Kaydedilen veriler
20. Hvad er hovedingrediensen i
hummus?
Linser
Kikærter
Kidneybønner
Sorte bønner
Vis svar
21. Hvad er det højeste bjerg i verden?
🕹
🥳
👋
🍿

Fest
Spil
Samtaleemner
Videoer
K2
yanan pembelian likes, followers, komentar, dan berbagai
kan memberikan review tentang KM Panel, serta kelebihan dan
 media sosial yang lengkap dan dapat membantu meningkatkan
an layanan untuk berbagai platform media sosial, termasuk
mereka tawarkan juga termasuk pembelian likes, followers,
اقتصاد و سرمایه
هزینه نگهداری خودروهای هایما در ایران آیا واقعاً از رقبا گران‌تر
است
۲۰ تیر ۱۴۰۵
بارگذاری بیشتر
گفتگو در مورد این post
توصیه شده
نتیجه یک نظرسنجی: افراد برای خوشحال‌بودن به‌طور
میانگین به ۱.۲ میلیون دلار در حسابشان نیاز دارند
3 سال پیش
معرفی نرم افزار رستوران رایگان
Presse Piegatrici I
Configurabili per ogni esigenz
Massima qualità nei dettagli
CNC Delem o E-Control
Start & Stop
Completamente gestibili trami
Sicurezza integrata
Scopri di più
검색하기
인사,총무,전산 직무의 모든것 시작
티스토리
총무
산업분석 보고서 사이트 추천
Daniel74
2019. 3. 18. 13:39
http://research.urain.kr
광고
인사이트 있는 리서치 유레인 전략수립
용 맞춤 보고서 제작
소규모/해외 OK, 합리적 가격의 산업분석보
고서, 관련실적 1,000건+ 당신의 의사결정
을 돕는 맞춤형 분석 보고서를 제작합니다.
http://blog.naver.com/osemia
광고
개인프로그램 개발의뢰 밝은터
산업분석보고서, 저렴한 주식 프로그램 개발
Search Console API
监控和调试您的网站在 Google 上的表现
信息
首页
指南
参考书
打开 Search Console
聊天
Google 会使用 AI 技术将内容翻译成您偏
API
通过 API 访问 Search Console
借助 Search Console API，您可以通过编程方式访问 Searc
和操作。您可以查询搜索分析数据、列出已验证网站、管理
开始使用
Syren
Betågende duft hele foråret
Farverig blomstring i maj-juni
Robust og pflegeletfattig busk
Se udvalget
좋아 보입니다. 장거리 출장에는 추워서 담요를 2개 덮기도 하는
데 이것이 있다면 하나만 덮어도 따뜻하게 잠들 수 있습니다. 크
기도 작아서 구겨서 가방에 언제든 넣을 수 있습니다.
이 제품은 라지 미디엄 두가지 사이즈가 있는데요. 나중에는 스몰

**İş Emri:** Yukarıdaki öğelerin hepsindeki satırları tek harf değiştirmeden alıntılar mısın?

**Cevap Kutusu:**
20. Hvad er hovedingrediensen i
hummus?
Linser
Kikærter
Kidneybønner
Sorte bønner
Vis svar
21. Hvad er det højeste bjerg i verden?
🕹
🥳
👋
🍿

Fest
Spil
Samtaleemner
Videoer
K2
yanan pembelian likes, followers, komentar, dan berbagai
kan memberikan review tentang KM Panel, serta kelebihan dan
 media sosial yang lengkap dan dapat membantu meningkatkan
an layanan untuk berbagai platform media sosial, termasuk
mereka tawarkan juga termasuk pembelian likes, followers,
اقتصاد و سرمایه
هزینه نگهداری خودروهای هایما در ایران آیا واقعاً از رقبا گران‌تر
است
۲۰ تیر ۱۴۰۵
بارگذاری بیشتر
گفتگو در مورد این post
توصیه شده
نتیجه یک نظرسنجی: افراد برای خوشحال‌بودن به‌طور
میانگین به ۱.۲ میلیون دلار در حسابشان نیاز دارند
3 سال پیش
معرفی نرم افزار رستوران رایگان
Presse Piegatrici I
Configurabili per ogni esigenz
Massima qualità nei dettagli
CNC Delem o E-Control
Start & Stop
Completamente gestibili trami
Sicurezza integrata
Scopri di più
검색하기
인사,총무,전산 직무의 모든것 시작
티스토리
총무
산업분석 보고서 사이트 추천
Daniel74
2019. 3. 18. 13:39
http://research.urain.kr
광고
인사이트 있는 리서치 유레인 전략수립
용 맞춤 보고서 제작
소규모/해외 OK, 합리적 가격의 산업분석보
고서, 관련실적 1,000건+ 당신의 의사결정
을 돕는 맞춤형 분석 보고서를 제작합니다.
http://blog.naver.com/osemia
광고
개인프로그램 개발의뢰 밝은터
산업분석보고서, 저렴한 주식 프로그램 개발
Search Console API
监控和调试您的网站在 Google 上的表现
信息
首页
指南
参考书
打开 Search Console
聊天
Google 会使用 AI 技术将内容翻译成您偏
API
通过 API 访问 Search Console
借助 Search Console API，您可以通过编程方式访问 Searc
和操作。您可以查询搜索分析数据、列出已验证网站、管理
开始使用
Syren
Betågende duft hele foråret
Farverig blomstring i maj-juni
Robust og pflegeletfattig busk
Se udvalget
좋아 보입니다. 장거리 출장에는 추워서 담요를 2개 덮기도 하는
데 이것이 있다면 하나만 덮어도 따뜻하게 잠들 수 있습니다. 크
기도 작아서 구겨서 가방에 언제든 넣을 수 있습니다.
이 제품은 라지 미디엄 두가지 사이즈가 있는데요. 나중에는 스몰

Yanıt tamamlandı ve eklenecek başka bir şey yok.